I can’t tell you how many meetings occur every day across many different companies in which key product decisions are made without ANY customer involvement. Let’s take a look at this online software example: your customers complain that a major pain point is their ability to take payments on their website. What is the first step you should take? Would it be to build a full payment solution and become a PCI-certified merchant services provider that can issue merchant account numbers? Heck no. The right answer is you try to solve the problem with the simplest full solution and engage customers during each phase: prototyping, wire-framing, design, coding and, after it’s gone-to-market, figure out if the problem was addressed.

Listen and learn
There are lots of tools out there to listen and understand your customers. Use them. But nothing beats direct customer outreach. Invite them to your office, invite them to coffee, conduct user focus groups, do blind product tests and make sure to listen to all of that feedback. Make sure you interpret all of it honestly and openly, but also make sure it doesn’t dramatically shift your vision.

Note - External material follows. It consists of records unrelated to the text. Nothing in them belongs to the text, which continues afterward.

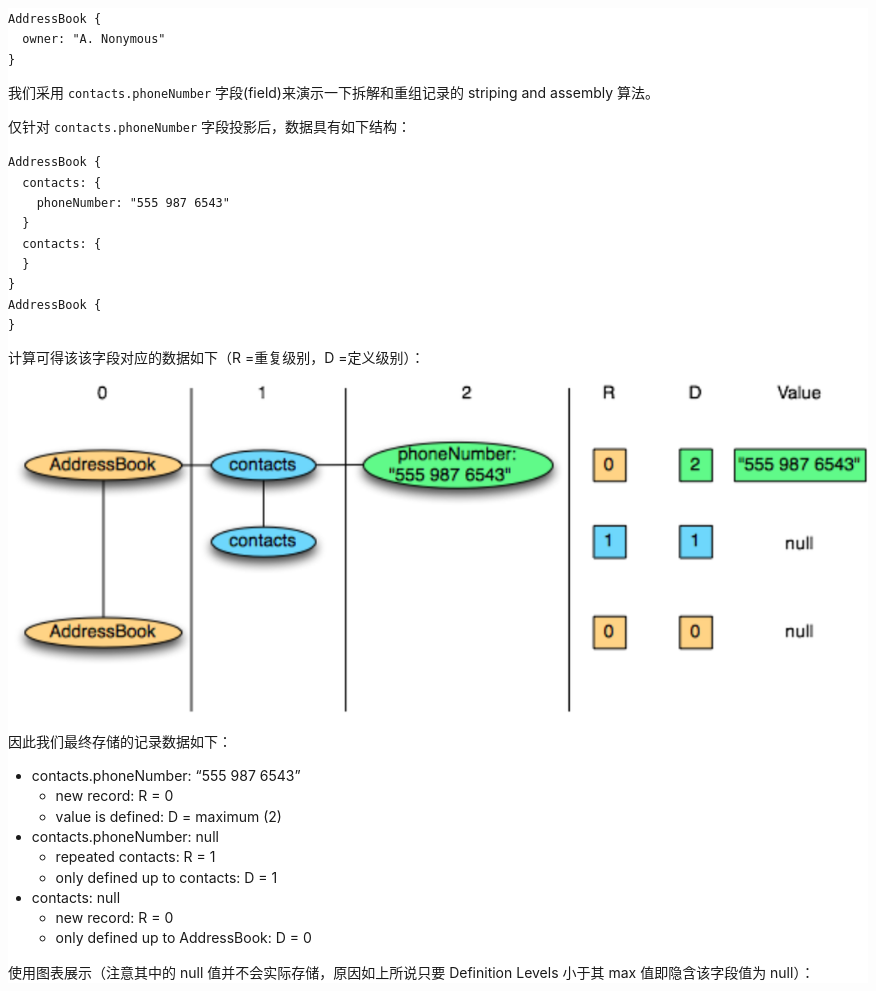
 ```  
AddressBook {  
  owner: "A. Nonymous"  
}  
```  
  
我们采用 `contacts.phoneNumber` 字段(field)来演示一下拆解和重组记录的 striping and assembly 算法。  
  
仅针对 `contacts.phoneNumber` 字段投影后，数据具有如下结构：  
```  
AddressBook {  
  contacts: {  
    phoneNumber: "555 987 6543"  
  }  
  contacts: {  
  }  
}  
AddressBook {  
}  
```  
  
计算可得该该字段对应的数据如下（R =重复级别，D =定义级别）：  
  
![pic](20241015_01_pic_010.png)  
  
因此我们最终存储的记录数据如下：  
- contacts.phoneNumber: “555 987 6543”  
    - new record: R = 0  
    - value is defined: D = maximum (2)  
- contacts.phoneNumber: null  
    - repeated contacts: R = 1  
    - only defined up to contacts: D = 1  
- contacts: null  
    - new record: R = 0  
    - only defined up to AddressBook: D = 0  
  
使用图表展示（注意其中的 null 值并不会实际存储，原因如上所说只要 Definition Levels 小于其 max 值即隐含该字段值为 null）：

For some more background and early experiences with a startup, please check out my piece, What It Takes To Startup. The post you’ve just read is an evolution of the concepts discussed there, with a hope of providing more action items to help fellow entrepreneurs, particularly those on the fence about taking the leap.

Good luck to everyone who is going to start something soon, you are the courageous and fearless heroes of entrepreneurship that make the world better one step at a time.